Non-Inverting Op Amp
“How can we make an Op-Amp amplifier without inverting the output?”
Inverting Op-Amps are great for changing the sign of a signal, However, sometimes we would like to simply amplify instead of invert. So how can we accomplish this using our engineering mindset? Well, What if we were to simply reverse the inputs to the op-amp? That way, we can create a Non-Inverting Op Amp, whose gain is represented by 1+R2/R1, with R2 being the second resistor and R1 being the first.
Solar Ramp Rate Control
“How can people control the ramp rate of solar?”

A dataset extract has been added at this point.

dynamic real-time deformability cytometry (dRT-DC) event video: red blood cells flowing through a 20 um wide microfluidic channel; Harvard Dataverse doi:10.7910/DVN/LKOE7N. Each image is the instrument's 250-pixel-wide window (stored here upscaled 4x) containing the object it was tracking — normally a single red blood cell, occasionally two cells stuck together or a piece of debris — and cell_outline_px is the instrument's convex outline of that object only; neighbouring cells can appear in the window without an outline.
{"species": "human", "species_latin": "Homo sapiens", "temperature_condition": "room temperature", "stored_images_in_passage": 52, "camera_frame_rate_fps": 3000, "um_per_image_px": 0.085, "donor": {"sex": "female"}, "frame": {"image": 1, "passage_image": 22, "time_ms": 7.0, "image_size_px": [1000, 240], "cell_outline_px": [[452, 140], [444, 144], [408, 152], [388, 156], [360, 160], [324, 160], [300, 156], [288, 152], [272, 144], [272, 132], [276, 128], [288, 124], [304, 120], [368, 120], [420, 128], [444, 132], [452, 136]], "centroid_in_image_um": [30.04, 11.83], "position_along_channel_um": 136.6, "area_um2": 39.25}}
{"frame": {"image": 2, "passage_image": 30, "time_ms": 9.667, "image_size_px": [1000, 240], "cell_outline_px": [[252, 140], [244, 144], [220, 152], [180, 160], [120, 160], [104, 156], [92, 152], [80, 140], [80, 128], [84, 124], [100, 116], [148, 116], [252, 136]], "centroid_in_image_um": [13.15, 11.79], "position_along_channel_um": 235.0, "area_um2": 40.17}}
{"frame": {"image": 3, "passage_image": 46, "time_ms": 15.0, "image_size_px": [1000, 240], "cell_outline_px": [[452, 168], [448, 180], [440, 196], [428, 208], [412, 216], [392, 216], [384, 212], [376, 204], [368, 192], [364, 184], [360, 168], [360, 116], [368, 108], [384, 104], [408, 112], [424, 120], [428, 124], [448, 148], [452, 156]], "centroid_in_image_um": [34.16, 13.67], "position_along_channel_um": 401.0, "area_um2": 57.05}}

Solar energy is growing at a rate that makes the adoption of computer technology look feeble. However, with this increased adoption comes increased instabilities, such as extreme variability in power generation. So how can we use our engineering mindset to solve this problem? Well, we know that if we were to add something to dampen the sudden influx of energy, we can smoothen out operations. So what if we were to add a form of Ramp Rate Control through techniques such as batteries and control strategies? Well, it turns out that this is the exact idea behind many modern grid control strategies.
“How can we compare two different voltage levels using an Op-Amp?”
Machines often have a multitude of sensors. And sometimes we would like to compare different values from these inputs to see which is larger. So how can we do this on the circuit itself? Well, we know that Op-Amps can handle two inputs at a time. And we also know that the type of values provided into the input will affect the output of the Op-Amp. So what if we were to use an Op-Amp that would output a voltage level to compare the two inputs? Well, this is known as an electronic comparator and is a fundamental of mechatronic systems.